◆ **ПРЕДОСТАВЛЕННЫЙ ОТРЫВОК**
○ ○ ○ ○

У Сапгира мы и встретились впервые с моим дорогим другом Славой, когда он “откинулся” в 1985 году, когда на страну подули новые ветры, пущенные М.С. Горбачевым и другими “прорабами перестройки”. Славы сейчас нет на земле, умер и похоронен в Берлине, куда оказался вольноотпущенным на собственный вернисаж в 1989 году, а почему не вернулся на горячо любимую родину, спросите у него сами, когда встретитесь. Я горд, что единственная работа Сысоева как книжного графика — это многочисленные иллюстрации к моей книге “Душа патриота”, вышедшей в 1991 году в издательстве “Текст” и сейчас тоже являющейся раритетом.
Генрих тогда, как это при Советах водилось, ПОМЕНЯЛСЯ, и жили они с женой Милой и тещей от первого брака теперь уже не в центре, а в самом конце Ленинского проспекта, который и сейчас так называется. Квартира была огромная, просторнее, чем “на Щепкина”, но Генрих явно тяготился тем, что оказался на отшибе среди одноликих высотных строений спального района. Жизнь ему скрашивали гости, в частности молодые (тогда) неразлучные друзья-поэты Г. и С., которые жили по соседству. Один высокий и тощий, как Дон Кихот, другой, соответственно, низенький и кругленький, как Санчо Панса. Оба они, нынешние знаменитости, в период “развитого социализма” начисто спивались, печатались на Западе и к Генриху приходили по делам литературы и винной надобности. Генрих их опохмелял, читались новые стихи. Там я с Сысоевым и познакомился. Был Сысоев тогда стройным и нервным мужиком с лихорадочным блеском лагерных глаз. И говорить мог только о зоне, шконке, стукачах, “шерстяных” и начальнике отряда. На это у него сбивался любой разговор, щедро расплатились с ним за обретенную свободу творчества. Вальяжный Генрих его чрезвычайно уважал. И поделом. И Сысоев его уважал. И тоже поделом.

○ ○ ○ ○

◆ **ПРИЛОЖЕННЫЕ ЗАПИСИ**
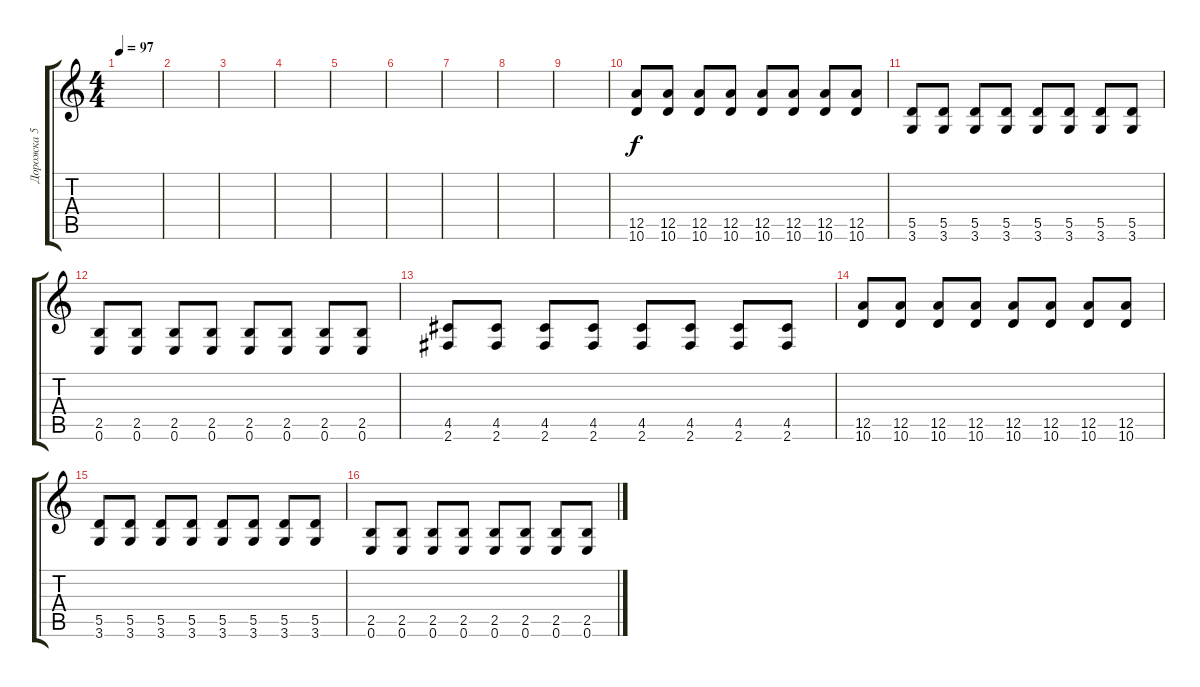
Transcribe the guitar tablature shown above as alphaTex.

\track ("Дорожка 5" "Дорожка 5") {instrument overdrivenguitar}
\staff {score tabs}
\tuning (E4 B3 G3 D3 A2 E2) {hide}
\ts (4 4)
\tempo 97
\clef g2
\ks c
|
|
|
|
|
|
|
|
|
(12.5 10.6).8 (12.5 10.6).8 (12.5 10.6).8 (12.5 10.6).8 (12.5 10.6).8 (12.5 10.6).8 (12.5 10.6).8 (12.5 10.6).8 |
(5.5 3.6).8 (5.5 3.6).8 (5.5 3.6).8 (5.5 3.6).8 (5.5 3.6).8 (5.5 3.6).8 (5.5 3.6).8 (5.5 3.6).8 |
(2.5 0.6).8 (2.5 0.6).8 (2.5 0.6).8 (2.5 0.6).8 (2.5 0.6).8 (2.5 0.6).8 (2.5 0.6).8 (2.5 0.6).8 |
(4.5 2.6).8 (4.5 2.6).8 (4.5 2.6).8 (4.5 2.6).8 (4.5 2.6).8 (4.5 2.6).8 (4.5 2.6).8 (4.5 2.6).8 |
(12.5 10.6).8 (12.5 10.6).8 (12.5 10.6).8 (12.5 10.6).8 (12.5 10.6).8 (12.5 10.6).8 (12.5 10.6).8 (12.5 10.6).8 |
(5.5 3.6).8 (5.5 3.6).8 (5.5 3.6).8 (5.5 3.6).8 (5.5 3.6).8 (5.5 3.6).8 (5.5 3.6).8 (5.5 3.6).8 |
(2.5 0.6).8 (2.5 0.6).8 (2.5 0.6).8 (2.5 0.6).8 (2.5 0.6).8 (2.5 0.6).8 (2.5 0.6).8 (2.5 0.6).8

○ ○ ○ ○

◆ **ЧТО СДЕЛАТЬ**
• a. В каком году и в каком издательстве, по словам отрывка о Сысоеве, вышла книга «Душа патриота»?
• b. Продолжи отрывок о Сысоеве, начав сразу после его последнего предложения.
Записи никак не связаны с отрывком.

◆ **ОТВЕТЫ К ЗАДАНИЯМ**
• a. В 1991 году в издательстве «Текст».

• b.
А вообще-то Генрих обидчивый был. Себе цену он знал, в “андеграунде” был легендой, но тревожился все же недостаточным признанием у разрешенных начальством “властителей дум”. Жаловался на одного писателя, переехавшего в Москву из Питера, что он, Генрих, городской старожил, провинциала обласкал, помог ему акклиматизироваться в столице, а теперь тот его не особо-то и замечает, НЕ БЕРЕТ В РАСЧЕТ. Я уверял его в обратном, но неискренне.
И, место сказать, щедр был Генрих Сапгир и деликатен ВСЕГДА. Помню, поехали в Красную Пахру, на дачу к Аксенову в последнюю зиму перед его вынужденной эмиграцией. Богатый Генрих, автор широко катающихся по стране кукольных спектаклей и мультфильмов, накупил в знаменитом Гастрономе, что на Лубянке, около самой “Конторы Глубокого Бурения”, всяких там опять же водок, коньяков рублей эдак на 200, а когда сели в такси, то я ему СТАЛ ВРУЧАТЬ жалкие свои наличные 15 рублей.
— Ты что? — удивился Генрих.
— А то, — огрызнулся я.
Генрих ПОНЯЛ, и деньги взял. А когда приехали к Василию, не забыл сказать, выставляя бутылки на стол:
— Это МЫ С ЖЕНЕЙ купили.
Впрочем, Аксенов в то время окончательно отошел от спиртного, сами все и выпили.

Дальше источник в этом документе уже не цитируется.